» What to produce: Give the listing below again exactly, but without any of its pictures.

══ Dataset excerpt ══

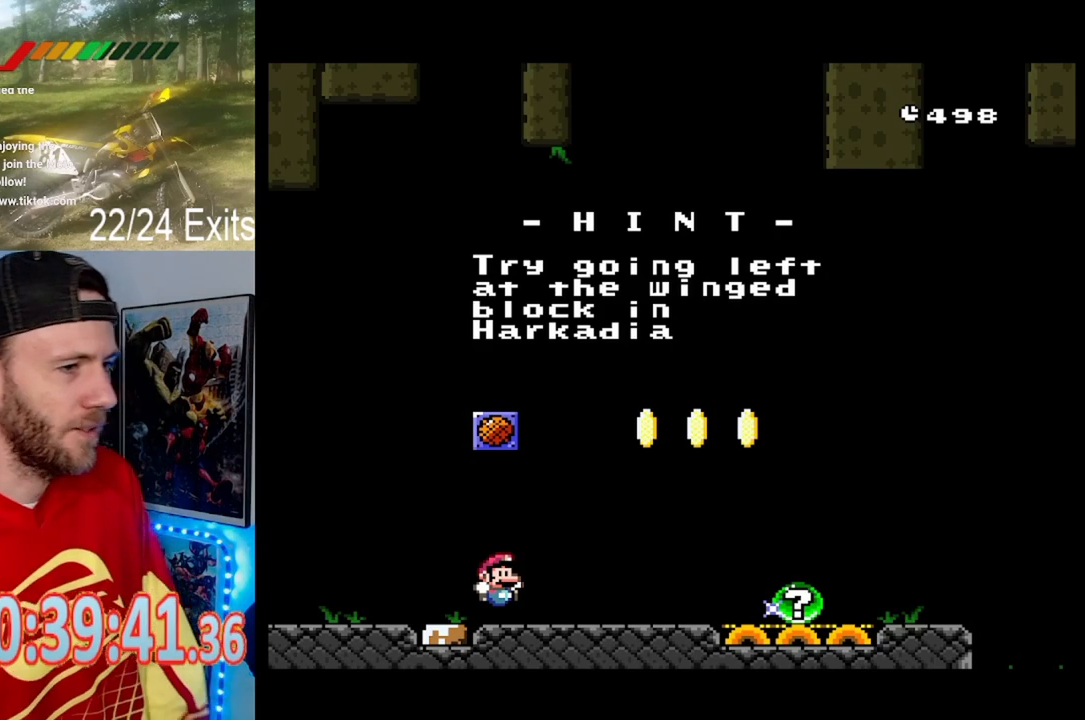
{"buttons": [], "events": []}
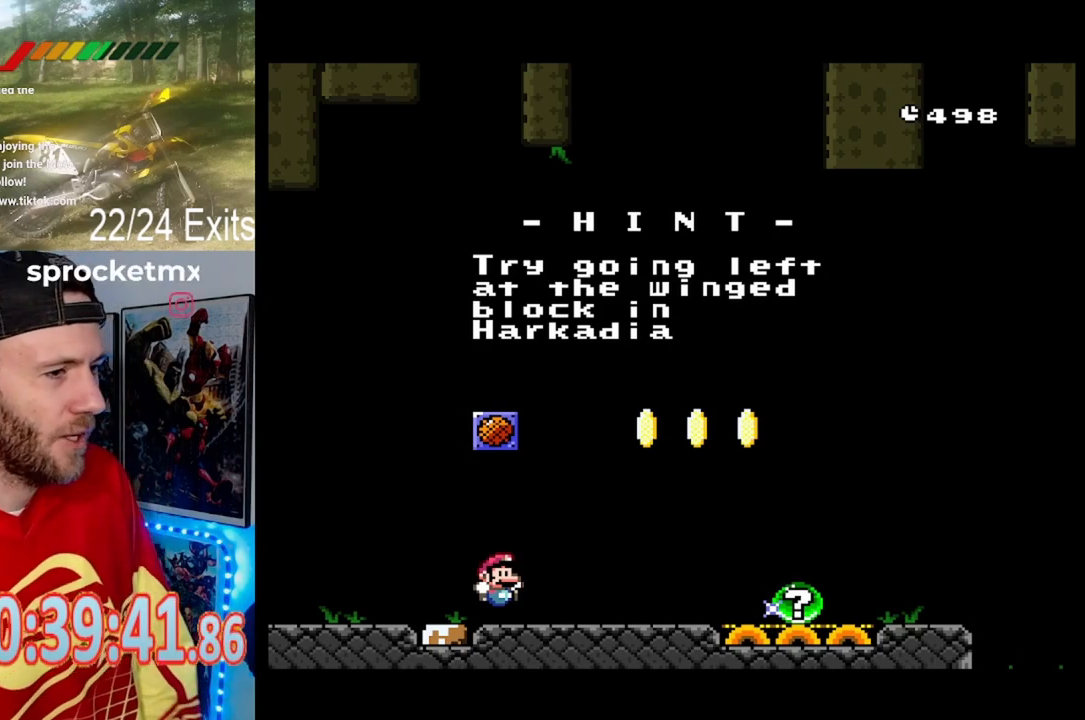
{"buttons": [], "events": []}
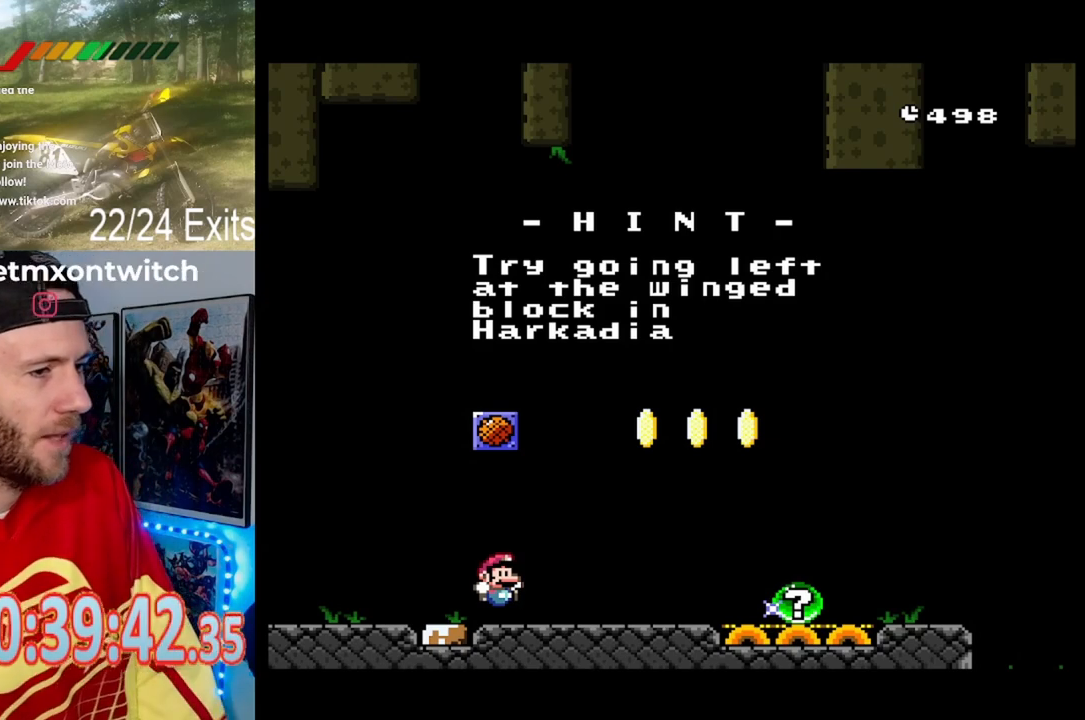
{"buttons": [], "events": []}
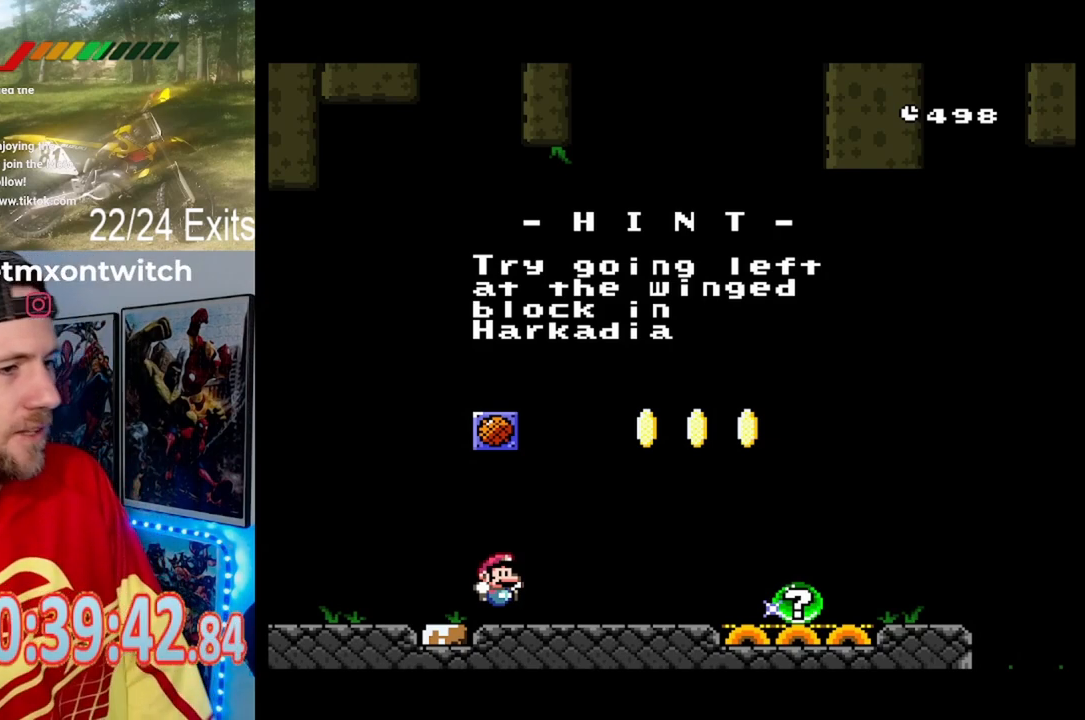
{"buttons": [], "events": []}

═══

» Written response:
{"buttons": [], "events": []}
{"buttons": [], "events": []}
{"buttons": [], "events": []}
{"buttons": [], "events": []}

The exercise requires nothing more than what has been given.